Edinburgh’s winter festivals woes have come as no surprise – Brian Ferguson
It came as absolutely no surprise whatsoever to hear that a new era for Edinburgh’s winter festivals had run into trouble well before its first festive lights flicker into life.
The first rumblings of behind-the-scenes discontent were heard almost as soon as the city council announced the awarding of two separate multi-million-pound contracts to produce the Christmas and Hogmanay celebrations.
Growing concerns about the ability of the new Christmas organisers, German outfit Angels Event Experience, to deliver what had been promised in a £5.4 million, five-year deal came to a head last week when it emerged that it had withdrawn from the contract – less than two months before the event’s launch.

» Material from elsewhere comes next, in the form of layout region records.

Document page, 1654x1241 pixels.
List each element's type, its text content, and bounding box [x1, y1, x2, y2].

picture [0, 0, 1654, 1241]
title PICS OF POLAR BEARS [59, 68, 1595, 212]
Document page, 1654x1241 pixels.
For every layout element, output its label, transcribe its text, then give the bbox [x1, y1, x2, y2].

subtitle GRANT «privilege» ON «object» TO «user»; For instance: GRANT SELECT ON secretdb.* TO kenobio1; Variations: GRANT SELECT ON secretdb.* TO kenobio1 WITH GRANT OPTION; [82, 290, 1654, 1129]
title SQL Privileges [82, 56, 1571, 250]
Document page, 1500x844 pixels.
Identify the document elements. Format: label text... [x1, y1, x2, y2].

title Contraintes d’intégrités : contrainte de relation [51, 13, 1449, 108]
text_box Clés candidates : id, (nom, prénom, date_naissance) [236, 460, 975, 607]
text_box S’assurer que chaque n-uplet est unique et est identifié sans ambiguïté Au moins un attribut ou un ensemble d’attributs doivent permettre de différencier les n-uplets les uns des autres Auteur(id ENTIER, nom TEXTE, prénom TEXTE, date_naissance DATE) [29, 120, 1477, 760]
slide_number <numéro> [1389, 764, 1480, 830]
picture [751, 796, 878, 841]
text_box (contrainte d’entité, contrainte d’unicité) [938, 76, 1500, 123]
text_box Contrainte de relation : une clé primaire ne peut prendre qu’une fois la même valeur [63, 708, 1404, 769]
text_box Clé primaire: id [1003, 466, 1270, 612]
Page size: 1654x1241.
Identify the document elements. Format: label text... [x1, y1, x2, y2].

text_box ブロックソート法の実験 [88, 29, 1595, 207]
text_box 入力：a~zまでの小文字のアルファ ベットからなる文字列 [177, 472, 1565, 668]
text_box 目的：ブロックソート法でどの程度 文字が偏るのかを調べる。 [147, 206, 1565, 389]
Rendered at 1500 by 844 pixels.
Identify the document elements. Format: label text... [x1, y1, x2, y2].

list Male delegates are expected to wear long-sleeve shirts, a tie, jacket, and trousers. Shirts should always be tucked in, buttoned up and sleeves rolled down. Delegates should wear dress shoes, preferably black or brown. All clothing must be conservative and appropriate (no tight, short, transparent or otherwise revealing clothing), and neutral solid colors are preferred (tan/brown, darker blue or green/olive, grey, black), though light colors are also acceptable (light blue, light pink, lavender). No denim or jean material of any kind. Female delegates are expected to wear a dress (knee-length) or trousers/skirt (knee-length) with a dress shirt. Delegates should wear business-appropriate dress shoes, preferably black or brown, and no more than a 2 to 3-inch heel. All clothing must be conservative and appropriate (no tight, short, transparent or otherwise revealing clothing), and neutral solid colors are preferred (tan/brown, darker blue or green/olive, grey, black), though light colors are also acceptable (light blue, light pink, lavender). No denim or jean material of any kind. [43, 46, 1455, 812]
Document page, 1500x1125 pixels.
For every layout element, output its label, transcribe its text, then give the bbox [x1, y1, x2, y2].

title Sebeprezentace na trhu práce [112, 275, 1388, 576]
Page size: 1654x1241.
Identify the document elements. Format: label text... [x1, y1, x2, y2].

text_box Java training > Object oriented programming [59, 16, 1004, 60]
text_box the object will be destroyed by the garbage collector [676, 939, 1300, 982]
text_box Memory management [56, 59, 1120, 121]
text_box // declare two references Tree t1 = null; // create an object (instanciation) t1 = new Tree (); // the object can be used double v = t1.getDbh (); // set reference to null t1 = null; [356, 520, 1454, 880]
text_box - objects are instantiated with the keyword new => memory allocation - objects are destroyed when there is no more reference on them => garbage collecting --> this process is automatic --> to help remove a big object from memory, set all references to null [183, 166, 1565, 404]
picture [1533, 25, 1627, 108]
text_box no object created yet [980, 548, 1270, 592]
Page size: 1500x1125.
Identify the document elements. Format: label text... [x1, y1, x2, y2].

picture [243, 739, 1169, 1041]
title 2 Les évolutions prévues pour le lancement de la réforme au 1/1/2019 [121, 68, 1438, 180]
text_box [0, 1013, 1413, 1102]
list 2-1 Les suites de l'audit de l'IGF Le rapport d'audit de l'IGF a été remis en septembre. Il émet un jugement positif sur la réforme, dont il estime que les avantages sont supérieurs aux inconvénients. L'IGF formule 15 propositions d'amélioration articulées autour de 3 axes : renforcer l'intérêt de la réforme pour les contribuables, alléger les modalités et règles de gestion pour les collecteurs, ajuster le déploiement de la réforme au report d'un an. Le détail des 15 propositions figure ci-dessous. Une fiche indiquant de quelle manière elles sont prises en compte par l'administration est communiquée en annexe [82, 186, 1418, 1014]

The plug was suddenly pulled just weeks after the company announced plans to expand Edinburgh’s Christmas markets into new areas in the Old and New Towns, as well as across Princes Street Gardens.
The council has turned to Unique Events – the local company which had just won back the city’s Hogmanay contract, worth £4 million over the next five years, and previously organised the Christmas festival – to attempt to rescue the latter event.
But Unique already had its own challenges as, unlike Underbelly, which had two winter festivals contracts, it was unable to use any income from the Christmas festival for the Hogmanay event, which it instigated and produced from 1993 until 2017.
Given that awarding the winter festivals contracts was one of the first major tasks for the new council in June, it is perhaps not surprising that only now are serious questions being asked about exactly what was agreed and what has gone wrong.
Angels has muddied the waters further by declaring that it is still planning to be involved this year “in a smaller capacity" and “will do everything in our power to make sure this year’s events are a success”.
But if this company is not going to be paying the council more than £1 million, what exactly will it be getting from the use of publicly owned assets – and what will happen to this income?
It is worth recalling that this year’s events were meant to represent a fresh start after a spate of recent controversies surrounding the Christmas festival in particular, including its impact on Princes Street Gardens, over-commercialisation of public spaces, the cost of rides and attractions, and overcrowding.
Exactly how these issues were going to be resolved when the event was envisaged as generating more than £1 million for the council has never been explained.
However the financing of both events has been highly problematic since 2013, when a £1.3 million subsidy ringfenced for both events was cut to just over £800,000 for Hogmanay and the Christmas festival was expected to run on a profitable basis.
Given that these festivals have been found to generate more than £150 million a year for the economy, it is hard to avoid the conclusion that Edinburgh has tried to maintain them on the cheap.
If this strategy did not work for many in the city pre-pandemic, it has proved even less successful this year.
But given the huge value of these events to the city and its reputation, it is incumbent on all those embroiled in the current crisis to find a viable solution – and fast.